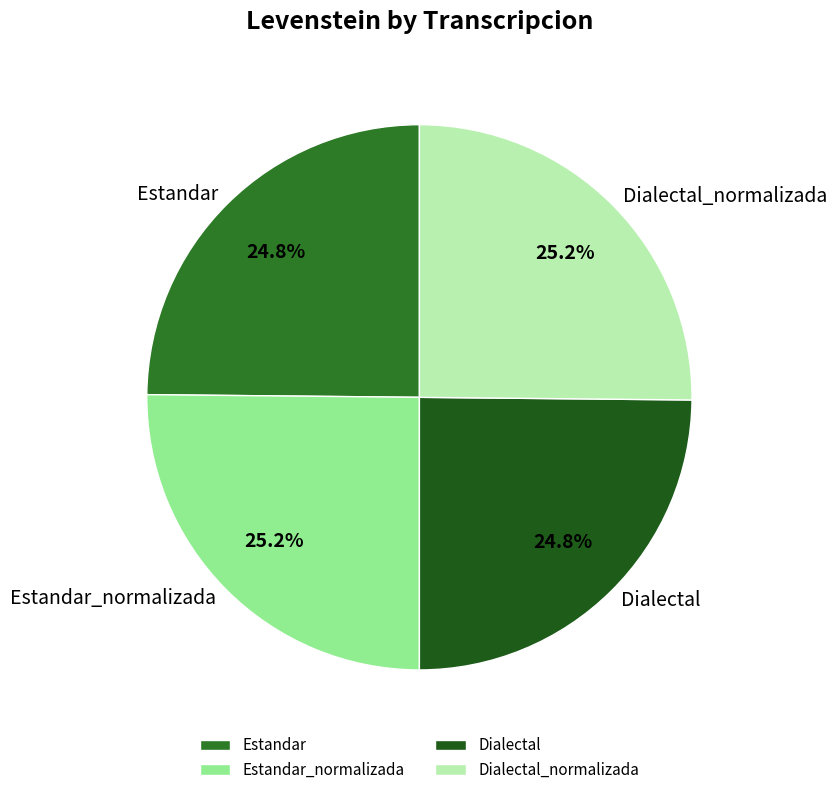

Does Dialectal_normalizada account for over 50% of the chart?

No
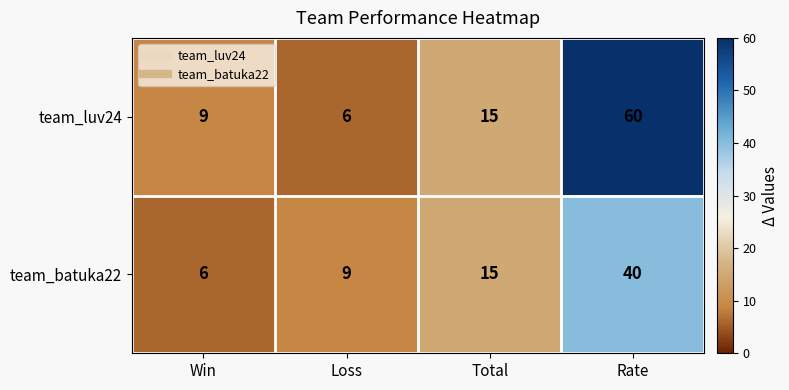

What is the difference between the maximum and minimum values in the team_luv24 series?

54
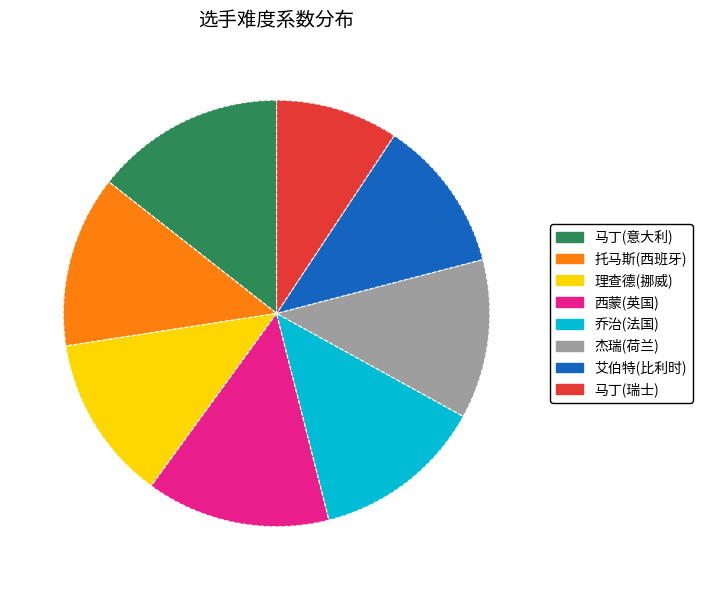

Does any single category account for the majority?

No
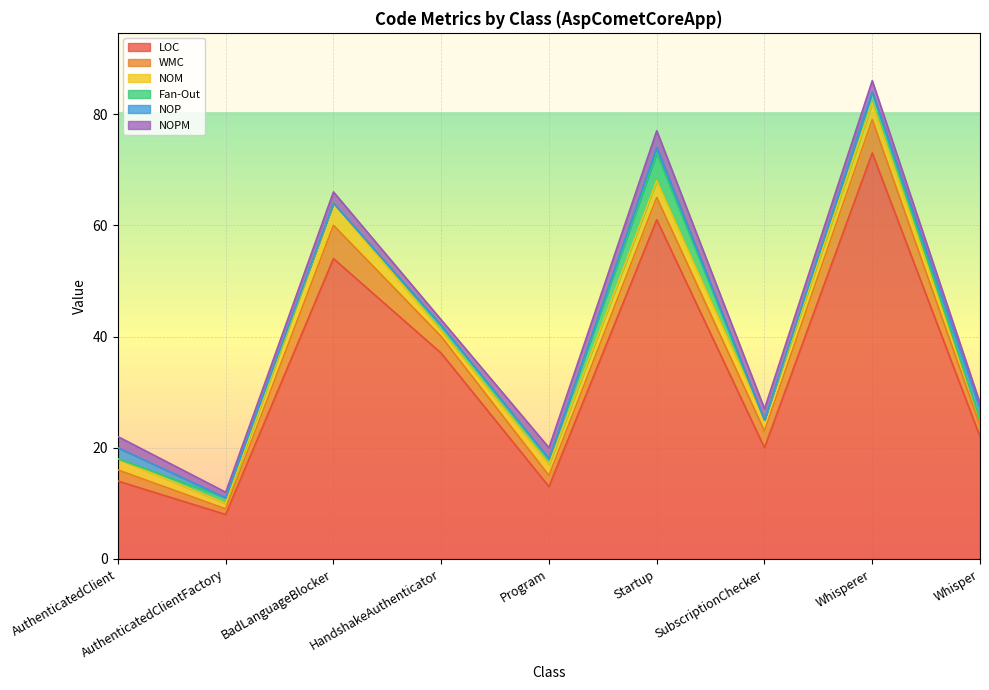

What is the maximum value shown in the chart?

73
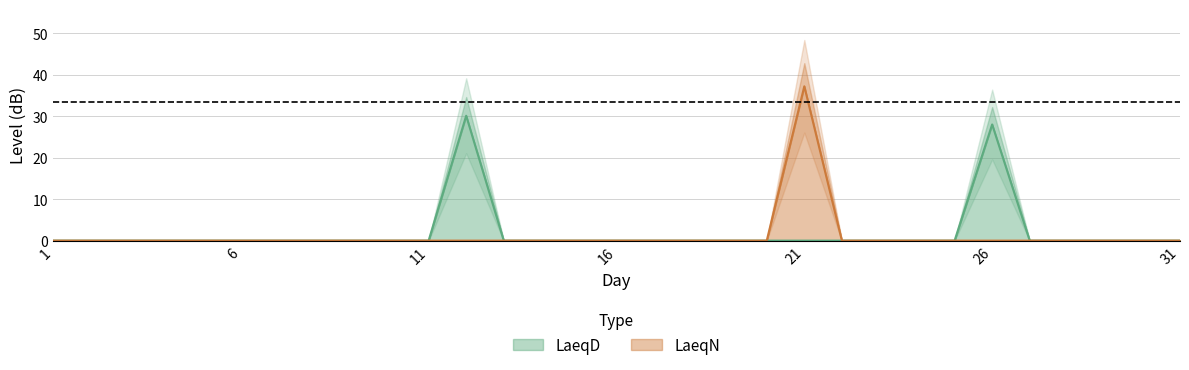

Rank the categories by LaeqN value from lowest to highest.

1, 2, 3, 4, 5, 6, 7, 8, 9, 10, 11, 12, 13, 14, 15, 16, 17, 18, 19, 20, 22, 23, 24, 25, 26, 27, 28, 29, 30, 31, 21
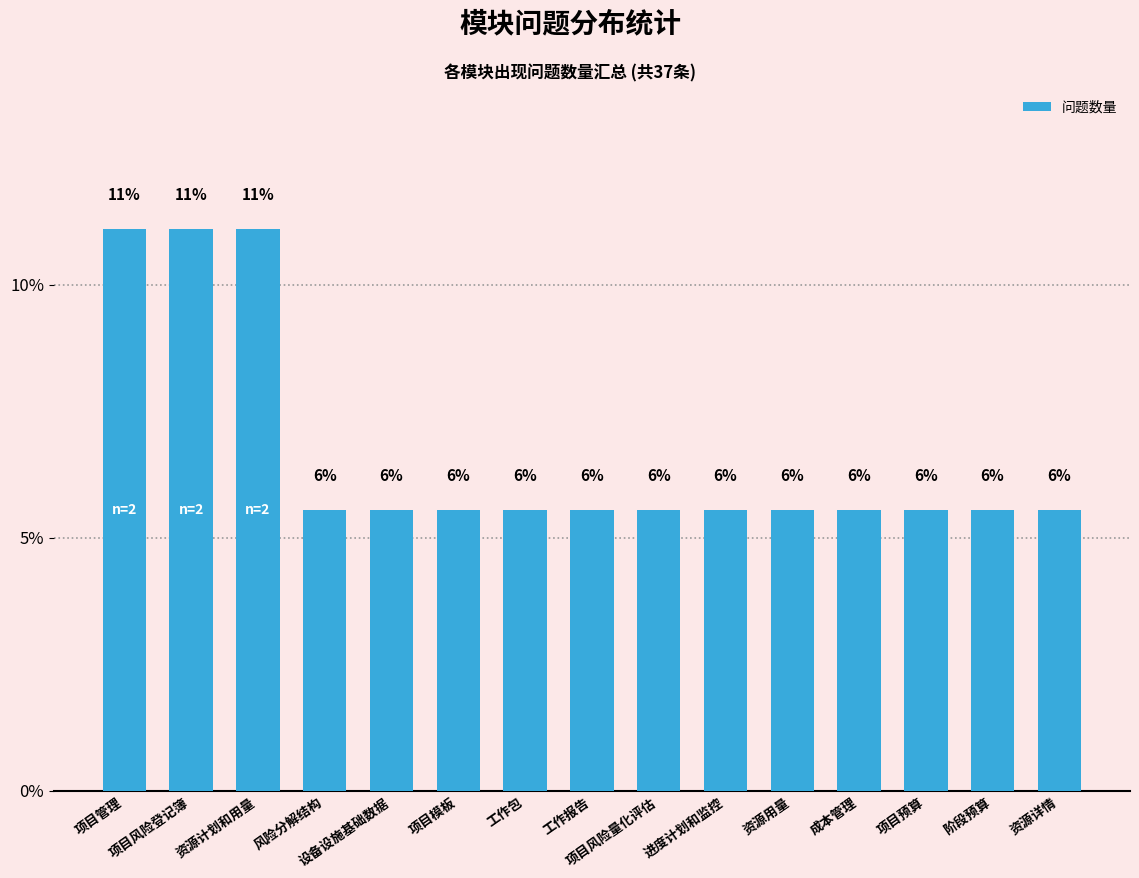

Does the chart contain any negative values?

No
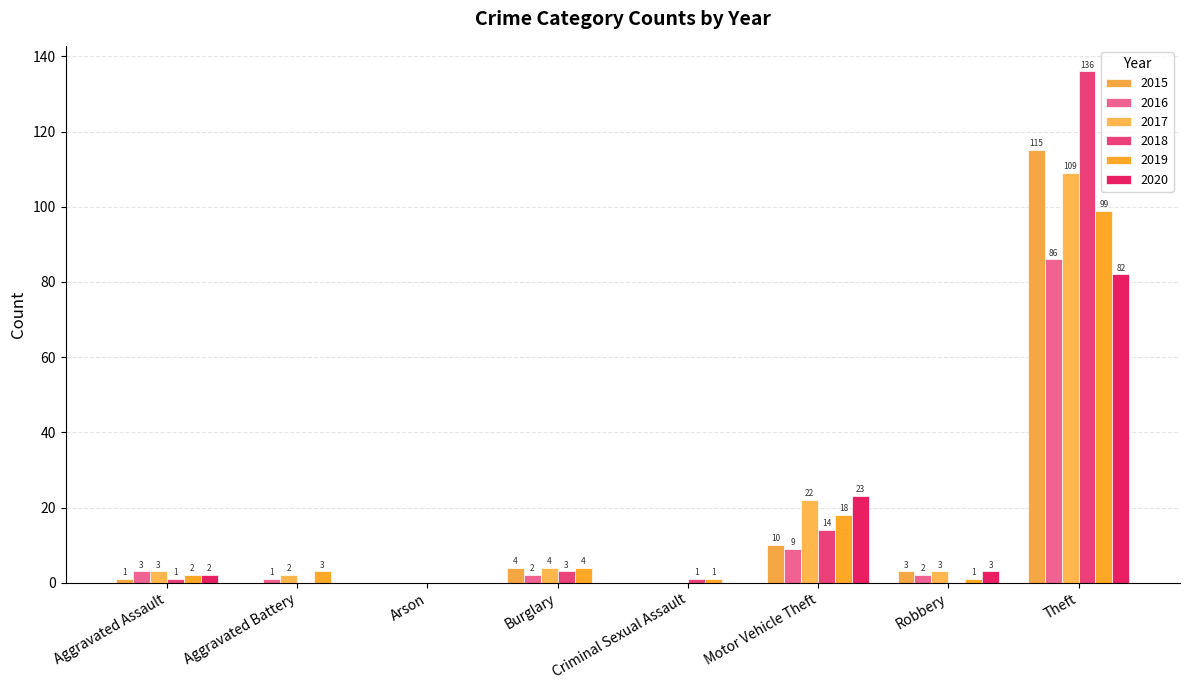

What is the maximum value for 2018?

136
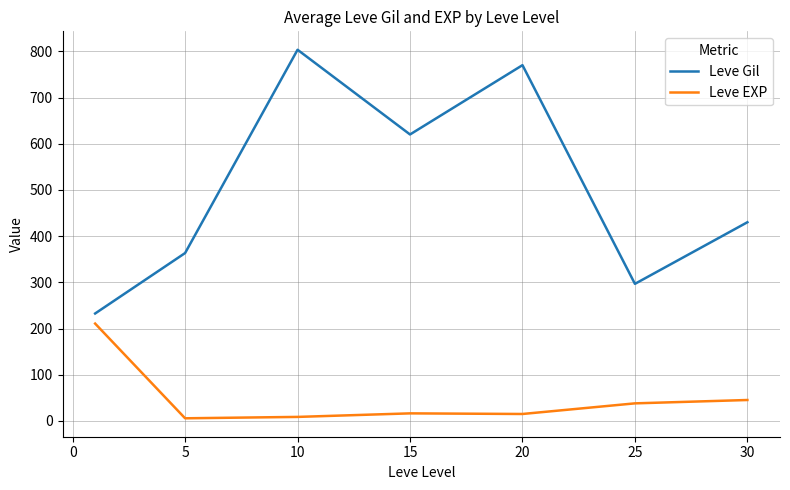

What is the maximum value shown in the chart?

803.3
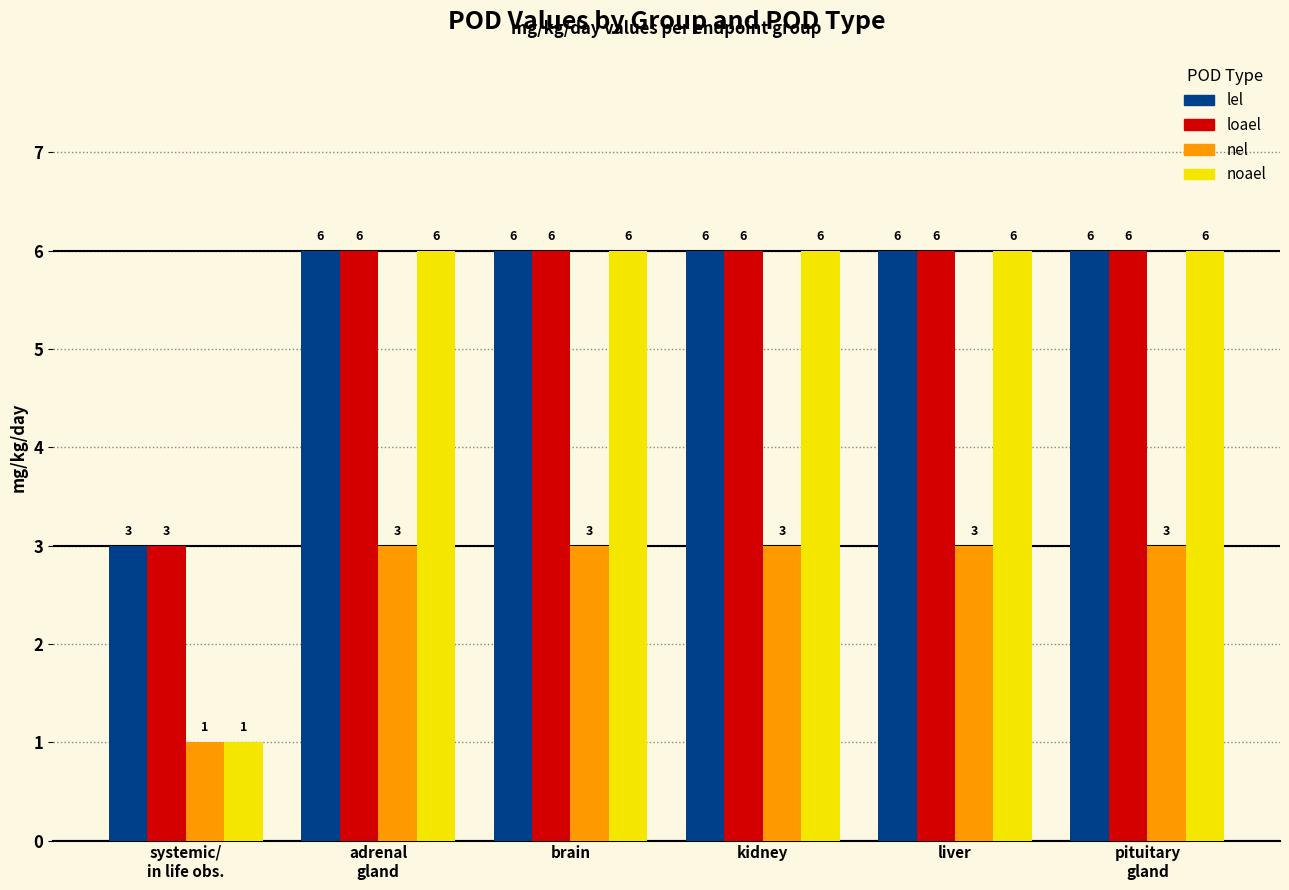

What is the value of the loael bar at the 3rd from the left?

6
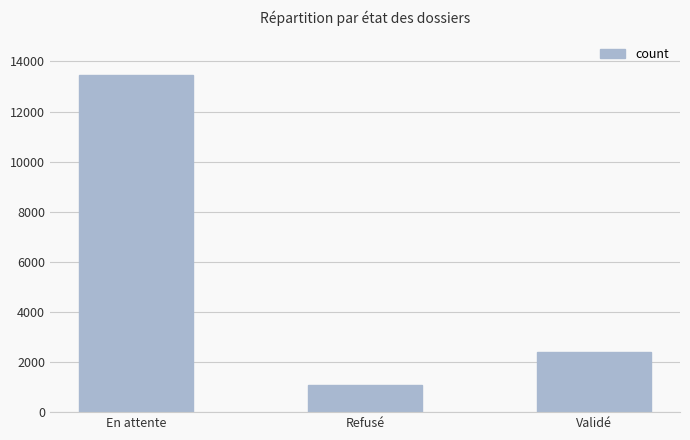

What is the average value?

5645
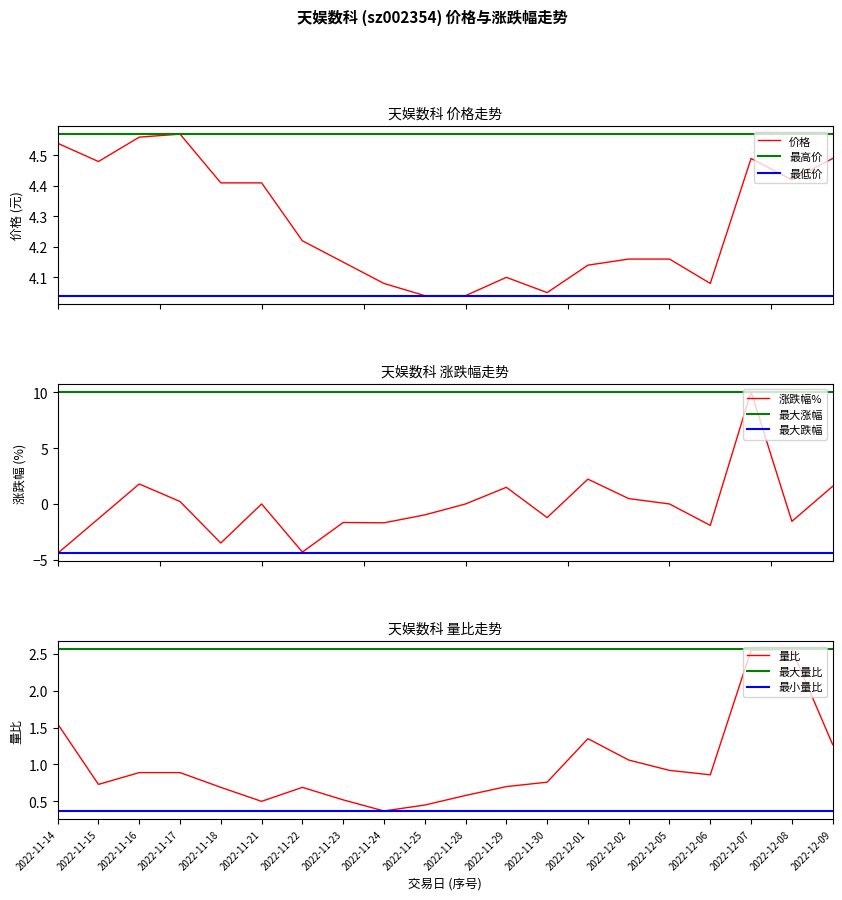

What is the label of the 18th point from the left?

2022-12-07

####

Task objective:
Pick out every line of the records above that contains the word "What", and copy each one unchanged.

Task output:
What is the difference between the maximum and minimum values in the team_luv24 series?
What is the maximum value shown in the chart?
What is the maximum value for 2018?
What is the maximum value shown in the chart?
What is the value of the loael bar at the 3rd from the left?
What is the average value?
What is the label of the 18th point from the left?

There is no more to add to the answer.